Speaker
Description
As resource demands for High Energy Physics (HEP) and other data-intensive scientific realms reach unprecedented levels, the environmental impact of large-scale computing has has increasingly moved into the focus. Facilities now face the dual challenge of increasing resource pledges while continuously reducing their carbon footprint and total energy consumption.
At the GridKa WLCG Tier-1 Center, we have implemented several measures to address this. A detailed energy monitoring system enables energy-efficient operations. Combined with energy-aware procurement processes, which prioritize performance-per-watt over the entire hardware lifecycle, we have successfully reduced total power consumption even as our resource pledges increase.

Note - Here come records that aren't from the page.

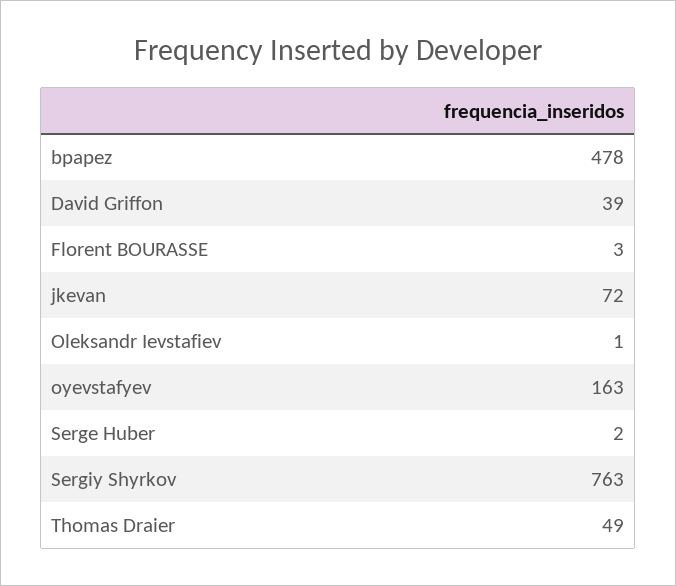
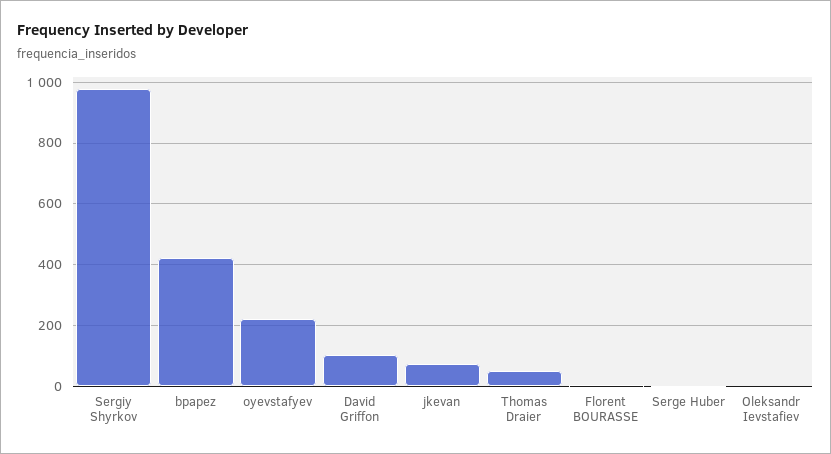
  {
-   "bpapez": 478,
+   "bpapez": 420,
-   "David Griffon": 39,
+   "David Griffon": 100,
    "Florent BOURASSE": 3,
    "jkevan": 72,
    "Oleksandr Ievstafiev": 1,
-   "oyevstafyev": 163,
+   "oyevstafyev": 220,
    "Serge Huber": 2,
-   "Sergiy Shyrkov": 763,
+   "Sergiy Shyrkov": 980,
    "Thomas Draier": 49
  }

A further key ingredient of our strategy is extensive R&D and the early adoption of future technologies. Using our COBalD/TARDIS meta-scheduler for transparent, on-demand site extensions, we have enabled the migration of German University WLCG Tier-2 resources from legacy "basement" environments (PUE~1.x) to highly efficient NHR HPC centers (PUE ~ 1.0x). COBalD/TARDIS facilitates also a "follow-the-renewables" strategy, allowing Tier-1 workloads to overflow into carbon-neutral resources (e.g., LANCIUM Compute) without disrupting daily operations. Additionally, the early adoption of high-efficiency hardware, such as ARM CPUs providing a 20% efficiency increase, has delivered a significant positive impact.
Future plans, alongside our partners in the recently founded SUSFECIT project, aim to facilitate the transition from a static compute model to a dynamic, energy-aware infrastructure. Through techniques like Power Efficiency via Clock Frequency Tuning, we are moving toward a "Breathing Compute Center" that scales in sync with renewable energy availability and grid demands, further supported by our recently installed rooftop solar plant at the GridKa data center.
This talk provides a comprehensive look at how GridKa is successfully bridging the gap between massive-scale data processing and environmental sustainability.